**Given data:**
▼
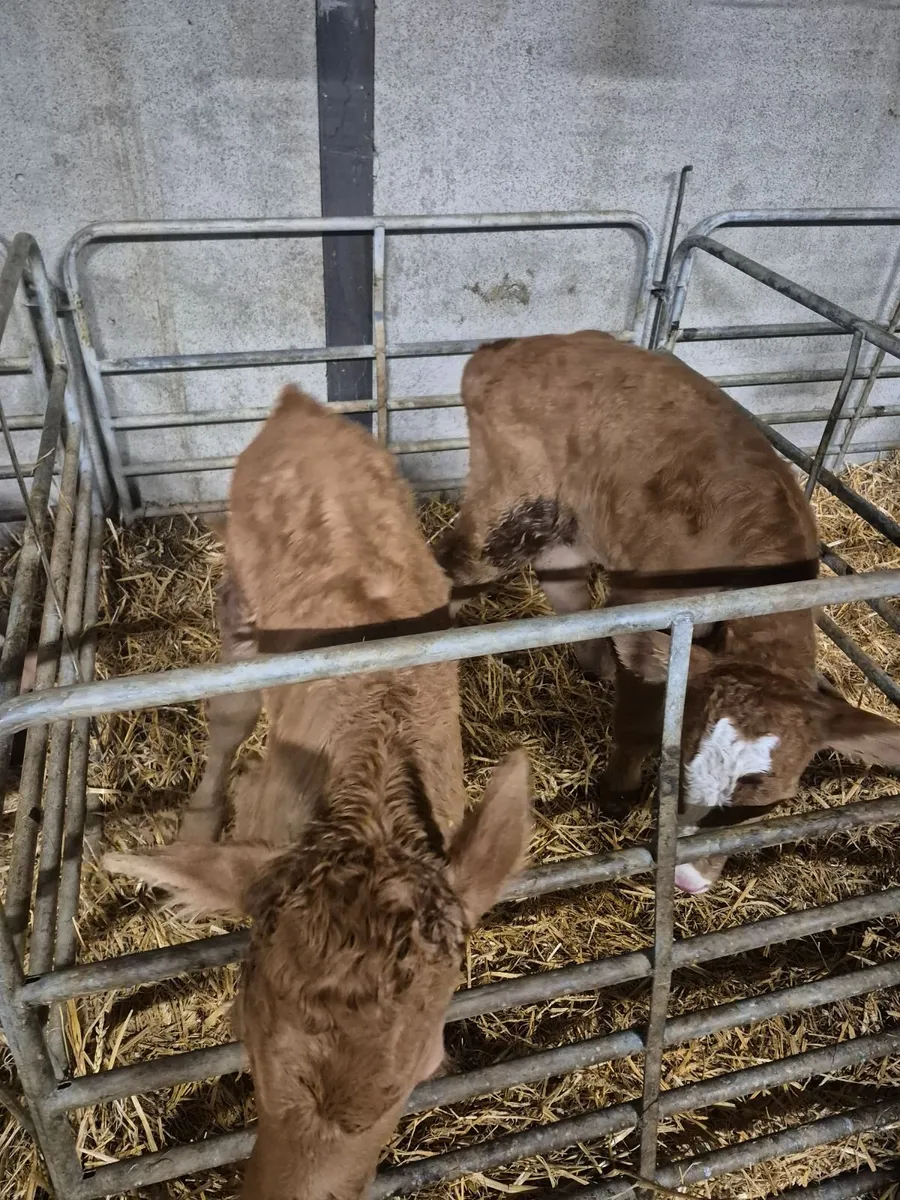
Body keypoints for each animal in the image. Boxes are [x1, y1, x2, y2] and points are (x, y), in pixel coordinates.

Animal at [436, 330, 900, 894]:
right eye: (677, 776)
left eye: (759, 807)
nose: (686, 881)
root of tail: (504, 348)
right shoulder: (645, 610)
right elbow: (635, 718)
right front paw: (616, 794)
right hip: (510, 507)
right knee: (452, 570)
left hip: (568, 518)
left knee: (561, 579)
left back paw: (594, 663)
▲
**Work task:**
Out of the material above, gather each line where "left" appears.

**Task result:**
left eye: (759, 807)
left hip: (568, 518)
left knee: (561, 579)
left back paw: (594, 663)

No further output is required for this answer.